Energinet, Denmark's transmission system operator, extended its pause on new large-load connection agreements on Wednesday 27 May, prolonging a hold first imposed in March. The decision keeps fresh data-centre hook-ups frozen in one of Europe's cleanest and most wind-rich grids. 1
The extension matters because it disproves a comfortable assumption. One theory held that US moratoriums and British queues would simply push demand toward countries with renewable surpluses to spare. Denmark has exactly that surplus and still cannot connect the load. The constraint is not generation mix but the pace at which any transmission network can physically be built out to carry new demand. Surplus wind does not help if the wires cannot move it to where the compute sits.
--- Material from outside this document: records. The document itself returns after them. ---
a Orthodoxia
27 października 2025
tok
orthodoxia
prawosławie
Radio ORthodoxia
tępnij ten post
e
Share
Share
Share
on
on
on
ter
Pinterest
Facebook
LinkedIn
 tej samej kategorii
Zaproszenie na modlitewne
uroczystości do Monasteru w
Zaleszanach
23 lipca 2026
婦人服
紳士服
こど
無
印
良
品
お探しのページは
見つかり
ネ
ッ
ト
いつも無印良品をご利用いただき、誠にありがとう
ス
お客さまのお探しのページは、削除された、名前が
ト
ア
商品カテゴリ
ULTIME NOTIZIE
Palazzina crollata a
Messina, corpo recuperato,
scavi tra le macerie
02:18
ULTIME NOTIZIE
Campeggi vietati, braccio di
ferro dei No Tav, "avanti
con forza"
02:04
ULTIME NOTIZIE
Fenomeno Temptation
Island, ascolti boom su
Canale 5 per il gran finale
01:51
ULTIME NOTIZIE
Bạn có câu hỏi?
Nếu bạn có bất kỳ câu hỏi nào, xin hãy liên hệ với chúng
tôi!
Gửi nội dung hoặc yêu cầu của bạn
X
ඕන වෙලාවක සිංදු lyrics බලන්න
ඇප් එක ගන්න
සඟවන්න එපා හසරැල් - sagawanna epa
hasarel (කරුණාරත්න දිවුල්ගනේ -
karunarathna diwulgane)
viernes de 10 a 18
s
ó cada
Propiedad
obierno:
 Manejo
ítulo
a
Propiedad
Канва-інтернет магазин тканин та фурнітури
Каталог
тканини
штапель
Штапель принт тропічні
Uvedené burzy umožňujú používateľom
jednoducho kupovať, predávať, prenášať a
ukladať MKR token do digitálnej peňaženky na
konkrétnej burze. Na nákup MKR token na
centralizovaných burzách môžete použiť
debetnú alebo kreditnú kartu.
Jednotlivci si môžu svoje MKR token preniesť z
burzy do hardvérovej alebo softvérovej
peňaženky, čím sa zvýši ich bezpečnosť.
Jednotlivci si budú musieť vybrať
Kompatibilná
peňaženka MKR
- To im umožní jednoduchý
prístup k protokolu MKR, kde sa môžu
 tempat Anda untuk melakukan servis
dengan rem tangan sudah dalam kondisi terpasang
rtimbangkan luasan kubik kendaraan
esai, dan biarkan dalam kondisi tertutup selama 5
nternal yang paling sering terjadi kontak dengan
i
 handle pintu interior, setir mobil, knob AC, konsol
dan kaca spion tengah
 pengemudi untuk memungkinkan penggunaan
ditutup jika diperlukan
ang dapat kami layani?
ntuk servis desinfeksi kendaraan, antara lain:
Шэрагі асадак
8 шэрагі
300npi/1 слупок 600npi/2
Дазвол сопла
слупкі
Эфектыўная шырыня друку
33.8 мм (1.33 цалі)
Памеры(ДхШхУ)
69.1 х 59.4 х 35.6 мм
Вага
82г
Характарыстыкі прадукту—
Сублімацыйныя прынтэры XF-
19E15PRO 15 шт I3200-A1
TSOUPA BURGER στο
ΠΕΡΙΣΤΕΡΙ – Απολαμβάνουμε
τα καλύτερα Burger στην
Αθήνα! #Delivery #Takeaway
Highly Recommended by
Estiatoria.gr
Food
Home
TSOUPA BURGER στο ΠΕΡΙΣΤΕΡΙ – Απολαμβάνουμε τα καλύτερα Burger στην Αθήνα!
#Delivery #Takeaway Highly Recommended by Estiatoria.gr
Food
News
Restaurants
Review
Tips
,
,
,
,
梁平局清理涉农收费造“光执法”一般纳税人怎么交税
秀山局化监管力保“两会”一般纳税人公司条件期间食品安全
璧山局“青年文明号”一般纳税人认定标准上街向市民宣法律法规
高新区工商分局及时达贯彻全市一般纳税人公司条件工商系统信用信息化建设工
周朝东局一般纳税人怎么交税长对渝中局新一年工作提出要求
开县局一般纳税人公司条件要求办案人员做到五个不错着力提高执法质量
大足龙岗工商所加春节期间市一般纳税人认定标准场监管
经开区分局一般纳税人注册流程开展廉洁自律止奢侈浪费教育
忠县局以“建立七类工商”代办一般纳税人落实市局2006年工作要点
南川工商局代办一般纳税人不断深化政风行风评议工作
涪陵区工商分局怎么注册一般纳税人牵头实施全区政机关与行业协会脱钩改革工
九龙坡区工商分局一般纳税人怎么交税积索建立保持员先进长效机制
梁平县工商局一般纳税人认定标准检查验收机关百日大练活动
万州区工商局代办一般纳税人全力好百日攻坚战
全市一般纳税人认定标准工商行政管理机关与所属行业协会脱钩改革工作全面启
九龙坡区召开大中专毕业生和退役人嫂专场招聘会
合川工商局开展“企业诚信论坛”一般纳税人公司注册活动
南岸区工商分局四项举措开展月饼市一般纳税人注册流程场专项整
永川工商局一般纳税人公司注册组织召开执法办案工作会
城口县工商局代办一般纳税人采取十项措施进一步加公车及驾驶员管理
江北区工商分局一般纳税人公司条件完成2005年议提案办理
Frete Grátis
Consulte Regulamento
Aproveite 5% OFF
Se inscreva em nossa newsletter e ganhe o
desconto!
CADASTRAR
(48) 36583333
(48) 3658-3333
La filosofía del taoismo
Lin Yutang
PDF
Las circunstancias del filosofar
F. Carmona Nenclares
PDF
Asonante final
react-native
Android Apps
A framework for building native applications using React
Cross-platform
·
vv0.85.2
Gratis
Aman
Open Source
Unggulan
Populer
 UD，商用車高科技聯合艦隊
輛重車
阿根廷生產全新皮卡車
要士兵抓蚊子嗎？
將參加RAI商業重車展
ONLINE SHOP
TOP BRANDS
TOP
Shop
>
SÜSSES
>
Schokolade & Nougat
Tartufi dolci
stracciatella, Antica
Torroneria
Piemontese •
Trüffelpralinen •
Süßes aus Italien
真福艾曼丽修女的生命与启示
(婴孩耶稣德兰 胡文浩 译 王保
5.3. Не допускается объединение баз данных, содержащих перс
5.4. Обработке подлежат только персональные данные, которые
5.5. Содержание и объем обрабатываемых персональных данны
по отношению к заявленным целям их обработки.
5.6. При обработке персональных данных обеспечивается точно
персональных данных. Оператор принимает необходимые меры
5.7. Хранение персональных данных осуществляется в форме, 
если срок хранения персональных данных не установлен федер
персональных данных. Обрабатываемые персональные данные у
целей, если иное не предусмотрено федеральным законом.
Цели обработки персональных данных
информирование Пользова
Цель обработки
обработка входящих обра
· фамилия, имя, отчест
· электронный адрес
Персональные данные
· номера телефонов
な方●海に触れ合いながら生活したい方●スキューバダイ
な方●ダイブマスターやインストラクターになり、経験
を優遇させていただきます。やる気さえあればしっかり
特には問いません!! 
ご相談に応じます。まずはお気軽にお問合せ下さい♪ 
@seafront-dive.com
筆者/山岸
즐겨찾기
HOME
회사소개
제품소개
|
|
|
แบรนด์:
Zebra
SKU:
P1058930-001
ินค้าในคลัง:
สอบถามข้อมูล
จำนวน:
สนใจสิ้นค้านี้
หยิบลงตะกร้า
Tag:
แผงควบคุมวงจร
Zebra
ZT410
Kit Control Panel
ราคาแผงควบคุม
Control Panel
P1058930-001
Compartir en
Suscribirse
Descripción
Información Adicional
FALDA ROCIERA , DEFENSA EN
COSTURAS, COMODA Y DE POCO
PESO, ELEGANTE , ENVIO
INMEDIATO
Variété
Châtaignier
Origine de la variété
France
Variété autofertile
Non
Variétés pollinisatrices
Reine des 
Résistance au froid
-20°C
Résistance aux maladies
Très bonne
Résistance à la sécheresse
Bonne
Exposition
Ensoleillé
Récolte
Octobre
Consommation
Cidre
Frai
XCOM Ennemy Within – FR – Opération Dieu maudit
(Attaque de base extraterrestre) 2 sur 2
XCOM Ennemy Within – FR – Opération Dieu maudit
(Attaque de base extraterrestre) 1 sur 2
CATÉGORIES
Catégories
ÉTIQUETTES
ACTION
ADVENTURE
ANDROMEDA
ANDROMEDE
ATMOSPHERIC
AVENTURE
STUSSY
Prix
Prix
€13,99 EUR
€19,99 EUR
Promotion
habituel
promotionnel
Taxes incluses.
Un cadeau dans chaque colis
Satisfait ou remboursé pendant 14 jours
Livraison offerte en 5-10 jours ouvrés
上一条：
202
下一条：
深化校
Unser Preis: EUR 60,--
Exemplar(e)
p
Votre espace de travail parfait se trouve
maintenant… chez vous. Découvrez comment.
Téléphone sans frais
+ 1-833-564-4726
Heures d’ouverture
The scale of the backlog explains the freeze. Energinet is sitting on a connection queue of roughly 60 GW against national peak demand of about 7 GW, with data centres making up around 14 GW of that pipeline. At that volume the queue itself becomes the bottleneck: the operator cannot assess applications fast enough regardless of any intent to approve them.
The same dynamic has now surfaced across very different jurisdictions. Johor in Malaysia halted approvals after the country's first water-rights protest , a grid-and-resource ceiling reached despite no shortage of political will to build. Clean or not, the grid grows at the speed it grows, and the compute boom is arriving faster.